Like many of his colleagues on the Western Growers Board of Directors, Mike Way grew up in Salinas, graduated from Salinas High School and went to college to major in ag business.
But he was not born with agriculture in his blood.
“I was born and raised in downtown Salinas,” he recalls. “My dad was City Attorney of Salinas, and my mom was a homemaker.”
Neither were born in Salinas as they moved there in 1965 specifically for his father to take that position. Three years later, Mike was born and, unfortunately, three years after that his father died. “I was raised by a single mom with the help of a lot of good friends,” Way said.
The agricultural community and lifestyle did appeal to the Salinas native and when he graduated from high school in 1983, he matriculated to California State University at Fresno to get ready for an ag career.

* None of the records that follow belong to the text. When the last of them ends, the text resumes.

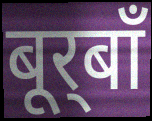
बूर्‌बाँ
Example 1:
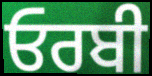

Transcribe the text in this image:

ਓਰਬੀ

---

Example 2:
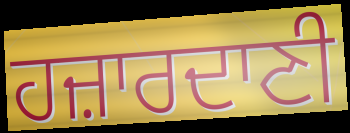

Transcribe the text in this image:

ਹਜ਼ਾਰਦਾਣੀ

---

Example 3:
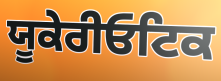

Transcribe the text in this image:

ਯੂਕੇਰੀਓਟਿਕ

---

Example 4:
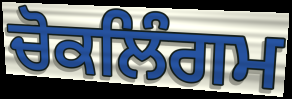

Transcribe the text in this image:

ਚੋਕਲਿੰਗਮ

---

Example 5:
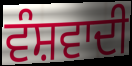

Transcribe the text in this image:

ਵੰਸ਼ਵਾਦੀ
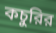
কচুরির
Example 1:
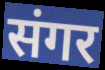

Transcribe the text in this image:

संगर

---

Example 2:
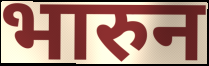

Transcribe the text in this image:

भारुन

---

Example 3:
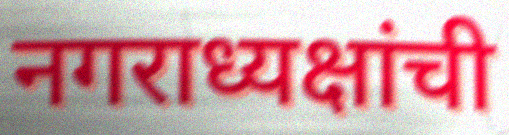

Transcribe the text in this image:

नगराध्यक्षांची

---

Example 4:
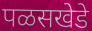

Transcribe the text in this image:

पळसखेडे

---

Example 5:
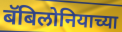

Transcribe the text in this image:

बॅबिलोनियाच्या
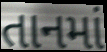
તાનમાં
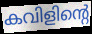
കവിളിന്റെ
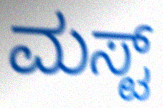
ಮಸ್ಟ್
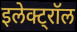
इलेक्ट्रॉल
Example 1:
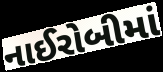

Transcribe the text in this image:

નાઈરોબીમાં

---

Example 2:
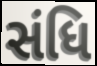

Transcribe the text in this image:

સંધિ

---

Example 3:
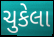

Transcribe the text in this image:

ચુકેલા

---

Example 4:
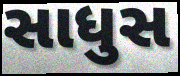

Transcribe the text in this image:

સાધુસ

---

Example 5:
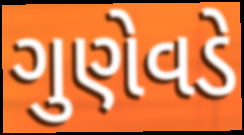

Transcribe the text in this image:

ગુણેવડે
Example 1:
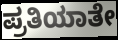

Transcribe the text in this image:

ಪ್ರತಿಯಾತೇ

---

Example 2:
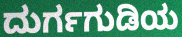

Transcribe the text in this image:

ದುರ್ಗಗುಡಿಯ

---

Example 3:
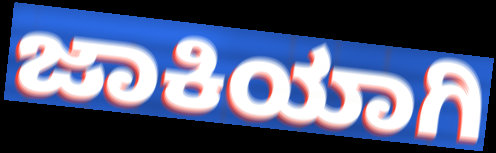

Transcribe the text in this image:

ಜಾಕಿಯಾಗಿ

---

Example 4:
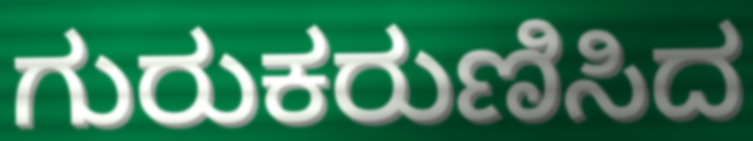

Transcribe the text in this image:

ಗುರುಕರುಣಿಸಿದ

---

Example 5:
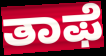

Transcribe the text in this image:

ತಾಫೆ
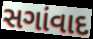
સગાંવાદ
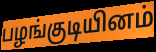
பழங்குடியினம்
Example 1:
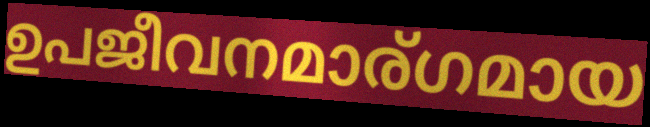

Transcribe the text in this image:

ഉപജീവനമാര്ഗമായ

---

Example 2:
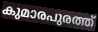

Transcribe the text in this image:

കുമാരപുരത്ത്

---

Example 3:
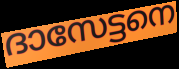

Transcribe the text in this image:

ദാസേട്ടനെ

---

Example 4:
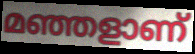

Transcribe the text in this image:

മഞ്ഞളാണ്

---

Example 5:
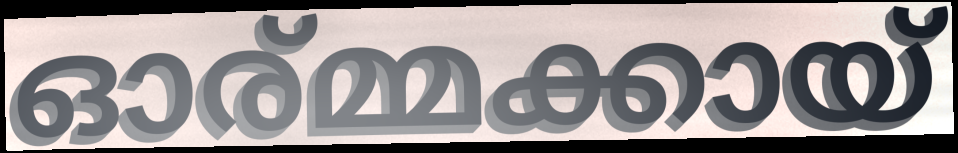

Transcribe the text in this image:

ഓര്മ്മക്കായ്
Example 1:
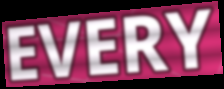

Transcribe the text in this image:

EVERY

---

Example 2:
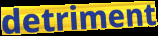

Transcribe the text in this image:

detriment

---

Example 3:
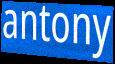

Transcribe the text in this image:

antony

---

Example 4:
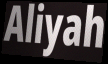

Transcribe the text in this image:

Aliyah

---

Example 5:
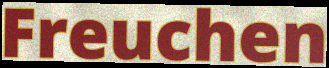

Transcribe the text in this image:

Freuchen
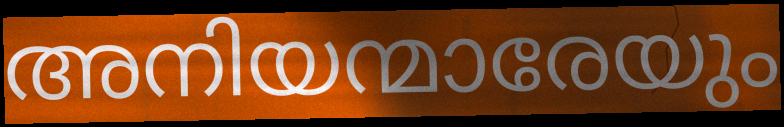
അനിയന്മാരേയും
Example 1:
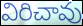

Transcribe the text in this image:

విరిచావు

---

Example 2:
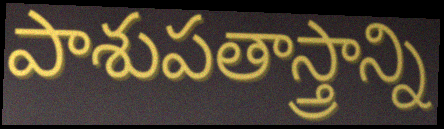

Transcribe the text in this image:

పాశుపతాస్త్రాన్ని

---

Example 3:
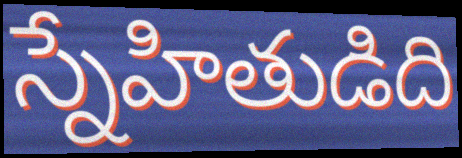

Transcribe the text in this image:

స్నేహితుడిది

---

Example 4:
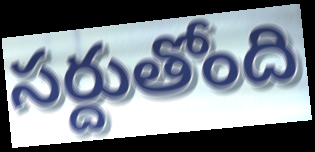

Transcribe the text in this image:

సర్దుతోంది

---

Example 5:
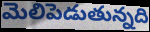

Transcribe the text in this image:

మెలిపెడుతున్నది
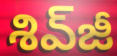
శివ్‌జీ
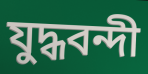
যুদ্ধবন্দী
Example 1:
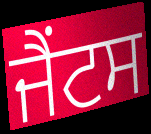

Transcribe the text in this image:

ਜੈਂਟਸ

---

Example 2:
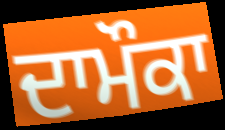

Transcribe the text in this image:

ਦਾਮੌਕਾ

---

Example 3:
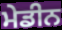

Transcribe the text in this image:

ਮੇਡੀਨ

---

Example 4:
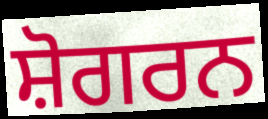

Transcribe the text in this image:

ਸ਼ੋਗਰਨ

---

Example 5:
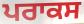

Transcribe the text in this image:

ਪਰਾਕਸ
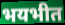
भयभीत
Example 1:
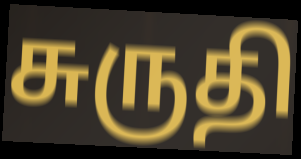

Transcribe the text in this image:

சுருதி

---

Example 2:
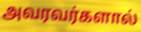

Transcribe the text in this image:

அவரவர்களால்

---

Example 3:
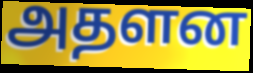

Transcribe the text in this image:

அதளன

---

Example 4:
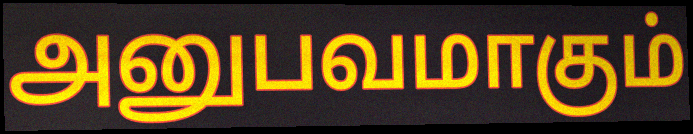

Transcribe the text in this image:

அனுபவமாகும்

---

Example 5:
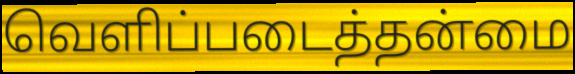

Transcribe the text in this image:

வெளிப்படைத்தன்மை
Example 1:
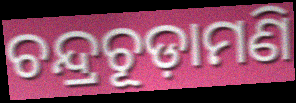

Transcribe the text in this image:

ଚନ୍ଦ୍ରଚୂଡ଼ାମଣି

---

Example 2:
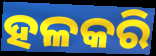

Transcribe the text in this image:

ହଳକରି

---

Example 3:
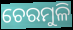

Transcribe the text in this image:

ଚେରମୁଳି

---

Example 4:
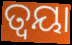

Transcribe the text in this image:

ତ୍ୱୟା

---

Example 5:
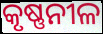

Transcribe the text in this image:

କୃଷ୍ଣନୀଳ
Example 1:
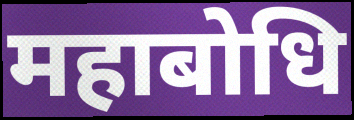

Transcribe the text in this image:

महाबोधि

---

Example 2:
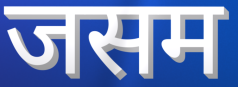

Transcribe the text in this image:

जसम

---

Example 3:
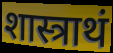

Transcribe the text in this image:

शास्त्राथं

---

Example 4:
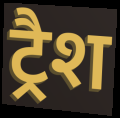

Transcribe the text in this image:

ट्रैश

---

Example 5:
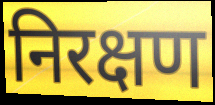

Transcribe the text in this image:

निरक्षण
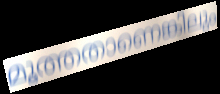
മൂത്തതാണെങ്കിലും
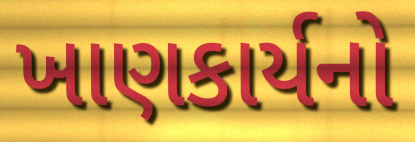
ખાણકાર્યનો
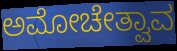
ಅಮೋಚೇತ್ವಾವ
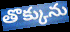
తొక్కును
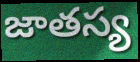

Soon after graduation, Way was hired by Sun World in December of 1988; it is one of only two jobs he has held in his career.
“From Fresno, I moved to Riverside with Sun World and stayed there for two and a half years before they moved me to the desert in 1991,” he remembers.
About a year later, Chuck Hodges, Mark Nickerson and Carl Sam Maggio put together the group that eventually called itself Prime Time International. Way joined that team as a salesman. “We initially had a different company name (C.H. Sales),” he said, noting that the Prime Time moniker was hatched a few years later as the leadership determined it would hang its hat on peppers. “Initially we shipped an assortment of vegetables from the desert,” he said. “The plan was to be in the vegetable business for seven to eight months of the year and take four months off. That idea lasted about two weeks.”
Instead, the partnership began expanding its footprint and soon focused on green and colored peppers with deals in Mexico as well as California. Today and for the past 28 years, peppers have been Prime Time’s signature crop.
“We have peppers every day of the year,” Way said. “We grow peppers in the desert, Oxnard and Bakersfield in California and we have 13 locations in Mexico. We are the largest pepper shipper in North America.”
About five years ago, the shipper started an asparagus program that has grown to be about a quarter of the company’s total volume and also features year-round production sourcing from Mexico and Peru. But peppers still make up the lion’s share of business with about 60 percent of sales. Prime Time also has seasonal production of sweet corn, tomatoes and green beans.
In the 2000s, Way and Jeff Taylor became minority partners of the operation and in 2017, they became the managing partners. Just recently, the two partners completed the ownership shift and became co-owners with a majority stake in Prime Time.
Though Way said the co-owners do have a couple of oars in the water concerning new projects, their main emphasis is on keeping their core business going and profitable. “California agriculture is currently swimming upstream,” Way said. “The increasing cost of everything is making it very difficult to produce a profit. We have to figure out how to get freight rates back down so we can survive.”
But with that said, Way also noted that “I’m a full believer in cycles. Things will turn around.”
He added that there has to be a solution for California because there are no other alternatives. The company is heavily involved in Mexico when and where it can be, but he said that is not the solution for everything. “Mexico is not an easy place to do business and it’s not cheap. The biggest problem is lack of infrastructure and that is very expensive,” he said.
Way also added that the company has great growing partners in California—most notably the Bianco family—which makes continuing to make California work an integral part of the company’s strategy. “They are a big part of what we do.”
When Mike Way took his position on the WG Board, he joined a long list of directors that have had previous family members serve on the board. The WG Board is full of second and third generation families to serve the association. But Mike and Ellen Way are the first husband/wife team to be on the board. Ellen Way is an active participant in agriculture in her own right. She is the owner of Sanders/Way Ranch, an almond operation on land bought by her grandfather in the 1930s. She is also very active in politics including with the California Women for Agriculture. She served on the WG Board a few years ago for a two-year term. “Ellen is the busiest stay-at-home Mom that there is,” Way quipped.
The couple have two daughters: Julia, who graduated from the University of Kentucky on May 6 and is starting a nursing career in Dallas this month; and Elizabeth, a high school senior, who was in the midst of picking her college choice as her father was being interviewed in April.
When he has some spare time, Way enjoys golfing and is an active owner of racehorses.
He said his claim to horse racing fame is Hot Rod Charlie, who was the runner-up in the 2021 Kentucky Derby. Way and a group of friends started a race horse partnership about five years ago with Hot Rod Charlie being one of their foals. The partnership dissolved about three years ago with a few of the members retaining ownership to that very successful horse.
Of his current stable of horses, he said: “We’ve won a few stakes races and I have a few two-year-olds that look very promising.”